Anatolia Agency said that the consequences of the boycott of companies supporting Israel have become more evident in the wake of the war waged on the Gaza Strip, as many international companies targeted by the boycott are seeing a significant deterioration in their financial condition.
biggest victim of boycott
One of the biggest victims of the global boycott is American fast food giant McDonald's. Despite a modest 8 percent increase in revenue in the fourth quarter of 2023 to $6.41 billion, the company fell short of market expectations of $6.45 billion, according to Anadolu.
McDonald's attributed the setback to a slower 0.7% growth in sales in its “International Growth Markets” division, which mainly covers the Middle East, China and India. The company aims to achieve 5.5% growth in this division between December and January.
While the company's CEO Chris Kempczinski acknowledged a decline in sales in Muslim-majority countries in the Middle East, including Malaysia and Indonesia, and expressed hope for an improvement after the conflict in Gaza stops.

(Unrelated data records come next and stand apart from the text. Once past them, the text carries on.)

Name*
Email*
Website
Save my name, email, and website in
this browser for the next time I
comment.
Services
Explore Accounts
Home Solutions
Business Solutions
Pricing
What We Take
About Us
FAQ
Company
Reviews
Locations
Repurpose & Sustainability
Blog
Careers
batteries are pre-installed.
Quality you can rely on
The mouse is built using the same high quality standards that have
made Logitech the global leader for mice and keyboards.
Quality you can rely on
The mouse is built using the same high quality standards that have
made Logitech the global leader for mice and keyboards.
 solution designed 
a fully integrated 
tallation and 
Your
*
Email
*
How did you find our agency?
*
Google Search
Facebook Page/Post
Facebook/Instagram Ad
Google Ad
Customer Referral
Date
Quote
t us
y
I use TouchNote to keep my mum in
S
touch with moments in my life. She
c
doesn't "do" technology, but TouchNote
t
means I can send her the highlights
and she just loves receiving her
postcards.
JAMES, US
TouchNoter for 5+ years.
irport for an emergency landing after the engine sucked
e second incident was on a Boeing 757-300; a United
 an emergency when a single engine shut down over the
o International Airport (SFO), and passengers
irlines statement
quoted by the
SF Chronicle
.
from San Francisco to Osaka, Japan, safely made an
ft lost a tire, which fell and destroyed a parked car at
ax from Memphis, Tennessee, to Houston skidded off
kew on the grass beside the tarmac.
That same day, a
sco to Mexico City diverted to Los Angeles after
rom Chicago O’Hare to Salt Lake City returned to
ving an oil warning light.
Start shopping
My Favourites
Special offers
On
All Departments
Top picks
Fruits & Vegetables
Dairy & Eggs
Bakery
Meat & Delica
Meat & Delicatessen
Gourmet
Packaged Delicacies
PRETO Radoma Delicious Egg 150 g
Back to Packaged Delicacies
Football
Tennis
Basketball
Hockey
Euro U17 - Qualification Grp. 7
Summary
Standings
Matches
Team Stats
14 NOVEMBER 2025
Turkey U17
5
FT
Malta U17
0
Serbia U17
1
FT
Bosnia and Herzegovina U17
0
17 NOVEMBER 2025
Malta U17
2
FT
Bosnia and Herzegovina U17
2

It is noteworthy that McDonald's had to face angry reactions after announcing its support to Israel and distributing free food to Israeli soldiers, after which widespread protests started. But McDonald's Turkey took a different stance, as it pledged to provide $1 million in humanitarian aid to support war victims in Gaza, especially women, children and the elderly.
Starbucks…acceptance of influence
According to Anadolu, the famous American coffee chain Starbucks also felt the consequences of the boycott, especially in the Middle East. Its CEO, Lakshman Narasimhan, talked about weak sales and traffic at its cafes in the United States due to the boycott. Despite a healthy 8 percent increase in revenue to $9.4 billion in the last quarter of 2023, Starbucks fell short of expectations. The market prompted the company to review its annual sales growth targets, lowering them by about 4-6 percent, Anadolu said.
Domino's Pizza.. sales decline
Domino's Pizza, another US giant, has suffered a direct hit from the boycott, particularly in Asia, where store sales fell 8.9 percent in the second half of last year. According to the agency, photos appearing to appear to be the company distributing free food to Israeli soldiers circulated on social media, causing widespread outrage.
Anatolia quoted company general manager Donald Jeffrey Megg as acknowledging the impact of the boycott on the brand's sales in Asia.
KFC and Pizza Hut
Yum, the parent company of KFC, Pizza Hut and Taco Bell, also saw lower-than-expected revenue in the fourth quarter of 2023. With total revenue reaching $2.04 billion, an increase of 1 percent year over year, this was below market expectations. Set at $2.1 billion.
According to Anadolu, KFC and Pizza Hut sales in the Middle East saw a decline during the last quarter of 2023, as KFC's sales fell by 5 percent and Pizza Hut's by 3 percent. Yum CEO David Gibbs blamed “the ongoing conflict in the Middle East” for the decline in sales, the agency reported.
While the impact of the boycott is evident on various global companies, the process of exposing their balance sheets is ongoing. The international community is keeping a close eye on these companies to deal with the complexities of geopolitical tensions amid the ongoing war in the Middle East.